Joe Satriani’s Favorite Gear
March 17, 2014 by Josh Tanner
Electric guitar fans everywhere clap your nimble hands. Our favorite wizard (no, not the bespectacled Harry Potter) has unveiled his current live setup–or, you could say, his book of spells. For those who don’t know, Joe Satriani is on his Wizards and Wormholes tour, where he’s showcasing songs from the new album, Black Swans and Wormhole Wizards, along with old classics like “Flying in a Blue Dream”, “Satch Boogie”, and “Andulusia”. While Satch has always been very down-to-earth and open to discussing guitar technique, it’s always a treat to get a glimpse of what goes down behind the tech-side of the curtain.So first, let’s talk about his shiny family of Ibanez axes. He’s got an alder wood JS2410 prototype, painted hugger orange to match a ’73 Camero he took a fancy to once. A super-thin bubinga stripe on the neck and an enhanced mid-range make for a slick ride, and Satch says that it’s second only to his primary guitar, a basswood JS2400 production in gloss white. The silver volume knob on this six-string has a small strip of white tape to provide easy visual confirmation that the levels are right for specific songs.

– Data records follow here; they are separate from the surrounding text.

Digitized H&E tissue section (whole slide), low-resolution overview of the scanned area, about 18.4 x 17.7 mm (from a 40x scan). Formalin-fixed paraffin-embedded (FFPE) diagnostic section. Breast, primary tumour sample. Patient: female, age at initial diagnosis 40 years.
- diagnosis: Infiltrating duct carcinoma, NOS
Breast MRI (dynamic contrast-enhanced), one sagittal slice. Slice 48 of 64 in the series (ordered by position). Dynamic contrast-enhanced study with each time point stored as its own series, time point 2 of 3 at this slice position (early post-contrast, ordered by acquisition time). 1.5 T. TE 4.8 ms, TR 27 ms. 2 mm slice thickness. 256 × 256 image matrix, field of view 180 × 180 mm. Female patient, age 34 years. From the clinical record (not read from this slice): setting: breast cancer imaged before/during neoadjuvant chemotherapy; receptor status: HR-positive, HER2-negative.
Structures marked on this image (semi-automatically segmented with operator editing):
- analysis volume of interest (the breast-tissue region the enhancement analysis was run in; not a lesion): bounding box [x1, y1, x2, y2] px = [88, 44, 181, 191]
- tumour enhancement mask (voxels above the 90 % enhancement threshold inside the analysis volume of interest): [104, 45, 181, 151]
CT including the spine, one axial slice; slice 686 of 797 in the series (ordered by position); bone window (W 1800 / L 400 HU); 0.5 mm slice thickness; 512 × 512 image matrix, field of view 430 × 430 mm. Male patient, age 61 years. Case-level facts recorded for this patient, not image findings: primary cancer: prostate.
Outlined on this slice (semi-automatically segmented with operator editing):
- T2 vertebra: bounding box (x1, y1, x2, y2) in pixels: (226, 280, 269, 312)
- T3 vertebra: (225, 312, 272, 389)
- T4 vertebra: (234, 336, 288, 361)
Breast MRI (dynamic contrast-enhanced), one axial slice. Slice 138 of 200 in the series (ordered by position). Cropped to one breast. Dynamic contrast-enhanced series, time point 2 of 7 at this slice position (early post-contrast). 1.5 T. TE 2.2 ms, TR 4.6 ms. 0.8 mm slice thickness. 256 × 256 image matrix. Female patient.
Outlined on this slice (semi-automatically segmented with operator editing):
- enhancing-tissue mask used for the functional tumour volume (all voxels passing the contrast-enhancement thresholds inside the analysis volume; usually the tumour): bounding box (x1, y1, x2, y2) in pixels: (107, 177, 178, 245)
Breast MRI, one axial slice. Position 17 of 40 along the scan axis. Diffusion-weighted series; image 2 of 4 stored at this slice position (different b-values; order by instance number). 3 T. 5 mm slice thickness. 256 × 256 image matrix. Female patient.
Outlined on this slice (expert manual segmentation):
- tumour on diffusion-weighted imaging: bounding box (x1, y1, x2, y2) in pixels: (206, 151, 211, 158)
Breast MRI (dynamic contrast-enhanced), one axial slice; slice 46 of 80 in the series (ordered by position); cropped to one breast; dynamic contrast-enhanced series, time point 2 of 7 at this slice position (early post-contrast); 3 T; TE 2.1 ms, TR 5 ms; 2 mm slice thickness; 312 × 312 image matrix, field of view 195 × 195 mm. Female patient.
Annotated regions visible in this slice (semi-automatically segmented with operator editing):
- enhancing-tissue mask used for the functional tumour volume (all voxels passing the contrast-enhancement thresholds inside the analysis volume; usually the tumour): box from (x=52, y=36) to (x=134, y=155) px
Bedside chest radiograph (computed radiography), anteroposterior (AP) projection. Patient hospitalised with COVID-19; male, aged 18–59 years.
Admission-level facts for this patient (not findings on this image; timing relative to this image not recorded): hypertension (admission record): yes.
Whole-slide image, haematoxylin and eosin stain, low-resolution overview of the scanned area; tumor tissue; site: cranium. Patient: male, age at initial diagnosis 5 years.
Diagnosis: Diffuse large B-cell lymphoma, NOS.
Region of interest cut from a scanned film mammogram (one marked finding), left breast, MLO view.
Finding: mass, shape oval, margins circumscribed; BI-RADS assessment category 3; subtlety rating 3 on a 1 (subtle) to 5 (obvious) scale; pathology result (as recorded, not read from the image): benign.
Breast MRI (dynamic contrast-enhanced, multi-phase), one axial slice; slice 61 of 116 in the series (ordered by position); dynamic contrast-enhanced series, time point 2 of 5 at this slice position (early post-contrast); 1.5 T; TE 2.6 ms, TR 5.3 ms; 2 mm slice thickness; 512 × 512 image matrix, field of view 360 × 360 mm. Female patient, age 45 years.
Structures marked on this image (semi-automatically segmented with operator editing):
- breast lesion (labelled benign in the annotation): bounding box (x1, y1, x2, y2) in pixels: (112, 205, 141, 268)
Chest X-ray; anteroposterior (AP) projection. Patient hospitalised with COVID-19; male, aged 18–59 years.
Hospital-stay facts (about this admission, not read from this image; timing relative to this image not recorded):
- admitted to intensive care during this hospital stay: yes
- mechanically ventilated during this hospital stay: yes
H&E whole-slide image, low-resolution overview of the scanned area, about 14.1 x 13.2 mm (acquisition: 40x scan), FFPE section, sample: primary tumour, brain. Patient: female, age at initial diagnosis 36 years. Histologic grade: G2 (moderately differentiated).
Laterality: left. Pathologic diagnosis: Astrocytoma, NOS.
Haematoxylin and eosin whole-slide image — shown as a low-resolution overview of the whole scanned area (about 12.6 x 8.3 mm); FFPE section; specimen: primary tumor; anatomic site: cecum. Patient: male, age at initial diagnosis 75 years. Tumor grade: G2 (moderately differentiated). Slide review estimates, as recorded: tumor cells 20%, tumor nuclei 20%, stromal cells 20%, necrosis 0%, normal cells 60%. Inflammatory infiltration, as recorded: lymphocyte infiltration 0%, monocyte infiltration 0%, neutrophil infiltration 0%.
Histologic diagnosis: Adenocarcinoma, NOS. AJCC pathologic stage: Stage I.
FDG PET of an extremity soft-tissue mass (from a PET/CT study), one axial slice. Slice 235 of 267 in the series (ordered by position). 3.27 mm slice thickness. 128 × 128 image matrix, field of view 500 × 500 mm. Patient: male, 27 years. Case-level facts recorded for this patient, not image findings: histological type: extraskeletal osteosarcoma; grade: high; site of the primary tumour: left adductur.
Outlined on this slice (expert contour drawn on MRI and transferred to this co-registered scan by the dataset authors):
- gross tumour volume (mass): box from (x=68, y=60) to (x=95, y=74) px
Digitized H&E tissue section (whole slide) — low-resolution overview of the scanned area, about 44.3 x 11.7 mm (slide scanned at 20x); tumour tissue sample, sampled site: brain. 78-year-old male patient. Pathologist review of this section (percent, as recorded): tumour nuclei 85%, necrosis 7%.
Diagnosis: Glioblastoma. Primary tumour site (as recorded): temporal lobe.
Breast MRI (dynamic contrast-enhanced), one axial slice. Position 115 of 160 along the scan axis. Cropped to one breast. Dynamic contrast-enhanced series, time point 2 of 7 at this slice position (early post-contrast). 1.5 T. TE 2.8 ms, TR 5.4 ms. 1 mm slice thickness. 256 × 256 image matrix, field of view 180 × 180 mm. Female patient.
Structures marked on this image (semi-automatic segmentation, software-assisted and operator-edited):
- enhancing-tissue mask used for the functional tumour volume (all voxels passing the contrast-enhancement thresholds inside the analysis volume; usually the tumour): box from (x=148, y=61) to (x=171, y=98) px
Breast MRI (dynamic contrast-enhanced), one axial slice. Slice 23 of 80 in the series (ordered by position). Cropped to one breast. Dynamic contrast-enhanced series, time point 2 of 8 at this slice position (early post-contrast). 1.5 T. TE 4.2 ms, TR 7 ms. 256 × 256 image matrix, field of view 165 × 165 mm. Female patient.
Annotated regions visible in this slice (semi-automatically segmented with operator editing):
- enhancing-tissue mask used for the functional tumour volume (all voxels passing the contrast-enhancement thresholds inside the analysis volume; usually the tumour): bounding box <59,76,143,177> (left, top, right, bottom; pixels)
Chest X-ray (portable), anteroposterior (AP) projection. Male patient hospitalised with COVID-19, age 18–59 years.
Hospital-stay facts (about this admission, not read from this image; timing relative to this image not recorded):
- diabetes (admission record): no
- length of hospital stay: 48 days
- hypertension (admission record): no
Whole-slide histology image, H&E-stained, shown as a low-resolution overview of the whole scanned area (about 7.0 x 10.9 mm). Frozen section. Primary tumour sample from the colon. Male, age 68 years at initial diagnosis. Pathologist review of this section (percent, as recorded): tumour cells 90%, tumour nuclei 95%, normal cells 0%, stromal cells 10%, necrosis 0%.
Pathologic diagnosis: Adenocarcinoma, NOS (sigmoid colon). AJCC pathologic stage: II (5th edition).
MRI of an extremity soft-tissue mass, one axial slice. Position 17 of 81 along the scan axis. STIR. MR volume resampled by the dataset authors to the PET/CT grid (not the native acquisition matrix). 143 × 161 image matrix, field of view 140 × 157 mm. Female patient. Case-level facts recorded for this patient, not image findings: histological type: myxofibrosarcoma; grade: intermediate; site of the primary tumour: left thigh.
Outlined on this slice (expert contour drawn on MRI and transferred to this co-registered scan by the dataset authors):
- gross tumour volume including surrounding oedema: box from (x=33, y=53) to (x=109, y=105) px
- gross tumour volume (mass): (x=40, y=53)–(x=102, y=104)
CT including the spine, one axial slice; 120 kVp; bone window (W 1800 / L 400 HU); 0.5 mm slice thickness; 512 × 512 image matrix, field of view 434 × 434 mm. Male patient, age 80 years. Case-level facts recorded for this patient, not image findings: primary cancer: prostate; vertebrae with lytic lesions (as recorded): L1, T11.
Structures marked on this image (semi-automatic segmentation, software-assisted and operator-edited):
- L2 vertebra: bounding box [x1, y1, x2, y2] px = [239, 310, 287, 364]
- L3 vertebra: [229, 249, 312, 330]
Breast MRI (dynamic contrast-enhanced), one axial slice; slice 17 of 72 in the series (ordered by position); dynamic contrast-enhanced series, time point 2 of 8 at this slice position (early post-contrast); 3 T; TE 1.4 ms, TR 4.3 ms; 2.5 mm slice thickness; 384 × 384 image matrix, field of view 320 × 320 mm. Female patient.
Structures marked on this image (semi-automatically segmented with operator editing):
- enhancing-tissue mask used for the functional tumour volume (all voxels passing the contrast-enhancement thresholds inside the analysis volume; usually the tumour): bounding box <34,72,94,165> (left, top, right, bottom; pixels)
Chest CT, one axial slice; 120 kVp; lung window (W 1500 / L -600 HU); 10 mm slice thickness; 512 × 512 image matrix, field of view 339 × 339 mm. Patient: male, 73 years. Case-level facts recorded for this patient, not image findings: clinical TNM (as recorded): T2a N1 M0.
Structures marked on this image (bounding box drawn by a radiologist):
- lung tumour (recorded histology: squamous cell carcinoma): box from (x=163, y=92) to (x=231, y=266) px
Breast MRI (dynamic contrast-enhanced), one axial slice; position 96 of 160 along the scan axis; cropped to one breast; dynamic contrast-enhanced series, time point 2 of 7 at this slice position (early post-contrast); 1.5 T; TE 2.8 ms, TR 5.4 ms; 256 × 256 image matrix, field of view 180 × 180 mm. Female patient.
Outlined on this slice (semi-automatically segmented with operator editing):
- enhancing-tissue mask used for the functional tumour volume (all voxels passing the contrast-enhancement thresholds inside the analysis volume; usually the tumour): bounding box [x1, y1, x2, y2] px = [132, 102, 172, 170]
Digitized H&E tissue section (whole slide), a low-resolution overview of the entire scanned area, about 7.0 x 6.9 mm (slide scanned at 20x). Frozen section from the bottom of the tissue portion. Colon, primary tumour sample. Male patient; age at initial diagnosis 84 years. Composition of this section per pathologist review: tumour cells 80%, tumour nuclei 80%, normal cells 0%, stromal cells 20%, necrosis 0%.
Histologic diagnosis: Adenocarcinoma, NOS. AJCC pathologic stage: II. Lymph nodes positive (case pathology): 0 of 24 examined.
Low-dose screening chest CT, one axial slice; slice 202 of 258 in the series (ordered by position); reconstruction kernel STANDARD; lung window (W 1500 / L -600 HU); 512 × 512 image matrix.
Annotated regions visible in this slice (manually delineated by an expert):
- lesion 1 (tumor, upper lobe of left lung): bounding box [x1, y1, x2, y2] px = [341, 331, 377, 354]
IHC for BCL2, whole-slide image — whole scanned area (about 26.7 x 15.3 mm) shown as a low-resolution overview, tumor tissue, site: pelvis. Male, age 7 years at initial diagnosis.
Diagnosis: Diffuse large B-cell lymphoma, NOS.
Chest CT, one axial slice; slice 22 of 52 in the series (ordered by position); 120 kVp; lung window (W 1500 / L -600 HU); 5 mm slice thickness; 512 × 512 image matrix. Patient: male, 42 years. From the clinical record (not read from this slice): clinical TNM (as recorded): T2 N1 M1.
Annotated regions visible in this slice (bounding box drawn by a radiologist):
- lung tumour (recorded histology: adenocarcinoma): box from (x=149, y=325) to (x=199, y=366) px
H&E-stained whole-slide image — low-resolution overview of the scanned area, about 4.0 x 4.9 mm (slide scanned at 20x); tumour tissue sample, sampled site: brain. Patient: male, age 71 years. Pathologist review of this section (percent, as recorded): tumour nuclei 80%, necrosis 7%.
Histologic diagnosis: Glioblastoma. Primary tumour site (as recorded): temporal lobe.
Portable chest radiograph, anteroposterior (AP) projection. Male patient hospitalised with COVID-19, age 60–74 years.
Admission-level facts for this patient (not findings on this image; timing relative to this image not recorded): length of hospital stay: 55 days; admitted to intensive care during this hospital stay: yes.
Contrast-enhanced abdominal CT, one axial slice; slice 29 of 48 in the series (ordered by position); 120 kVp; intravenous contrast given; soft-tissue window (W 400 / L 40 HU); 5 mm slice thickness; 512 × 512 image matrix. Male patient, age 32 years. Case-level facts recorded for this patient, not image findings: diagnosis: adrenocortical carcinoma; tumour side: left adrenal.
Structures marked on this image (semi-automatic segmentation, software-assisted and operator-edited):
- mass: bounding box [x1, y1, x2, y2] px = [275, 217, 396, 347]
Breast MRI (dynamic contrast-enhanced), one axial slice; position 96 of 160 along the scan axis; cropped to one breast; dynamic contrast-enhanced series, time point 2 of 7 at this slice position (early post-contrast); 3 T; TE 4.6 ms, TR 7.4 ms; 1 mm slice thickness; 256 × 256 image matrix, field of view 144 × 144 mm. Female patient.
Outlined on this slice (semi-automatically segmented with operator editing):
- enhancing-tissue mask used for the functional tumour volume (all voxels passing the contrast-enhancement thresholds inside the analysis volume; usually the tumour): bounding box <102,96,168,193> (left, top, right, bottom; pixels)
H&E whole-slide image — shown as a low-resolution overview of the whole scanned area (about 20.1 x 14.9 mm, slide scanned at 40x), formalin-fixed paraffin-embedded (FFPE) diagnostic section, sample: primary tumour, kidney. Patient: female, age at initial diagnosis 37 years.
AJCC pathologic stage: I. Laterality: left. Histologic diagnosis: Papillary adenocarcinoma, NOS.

The next alien weapon in his arsenal is a JS1200. Dipped in candy-apple red and fitted with a Sustainiac pickup, this instrument gives him that infinite feedback he utilizes on “Wind in the Trees”, “Why?”, and “Littleworth Lane”. The fourth and final guitar is straight acoustic, a JSA10BK in Satch’s favorite color: stone-polished jet black.
But there’s a lot more to Satch’s trademark sound than just his guitars. His pedalboard, which he describes as “minimal”, is a carefully orchestrated network of finely tuned boxes, pedals, cables, knobs, and foot switches. First and foremost is the Big Bad Wah by Vox, which gives him that “big throaty sound”. Next up is the Voodoo Lab Pro Octavia and the Boss Super Chorus, both of which are used to create the sounds on “Crystal Planet”. The Voodoo Vibe by Roger Mayor is what you hear when you listen to the solo in “Pyrrhic Victoria”. And then, of course, we have the three trademark Vox effects that are Satch’s core line-up: Ice 9 overdrive, the Satchurator, and the Time Machine.
And then there is the “mysterious box.” It doesn’t look like much, but it allows Satch to access the DigiTech IPS-33B, the so-called super harmony machine that pushes out a “funky old rack effect” that will leave anyone wondering if dragons still exist on some smoke-covered mountain somewhere. The DigiTech is very fragile, though, and must be kept hidden backstage to avoid vibrations.
Connecting Satch’s pedal board to his amps is accomplished with a Marshall JVM 410 “six-banger” foot pedal. He uses three custom Marshall JVM 410 heads running into three 1960s bottoms. Santiago Alvarez, a Marshall engineer, juiced up the heads to make them sound “fuller and punchier,” which immediately becomes evident after Satch plugs in. He uses one head for the show, one for back-up, and one for his guest guitarists, like Joe Petrucci. He uses 4 channels, 3 modes per channel, and a noise gate on each. Overall, it’s a clean system with capabilities for screamin’-demon highs and big fat slabs of low bass subsonics.
And that’s it. Now you know the secrets of Professor Satchifunkilus himself. Just don’t be like Coldplay: use his effects, copy his technique, but for God’s sake–write your own music.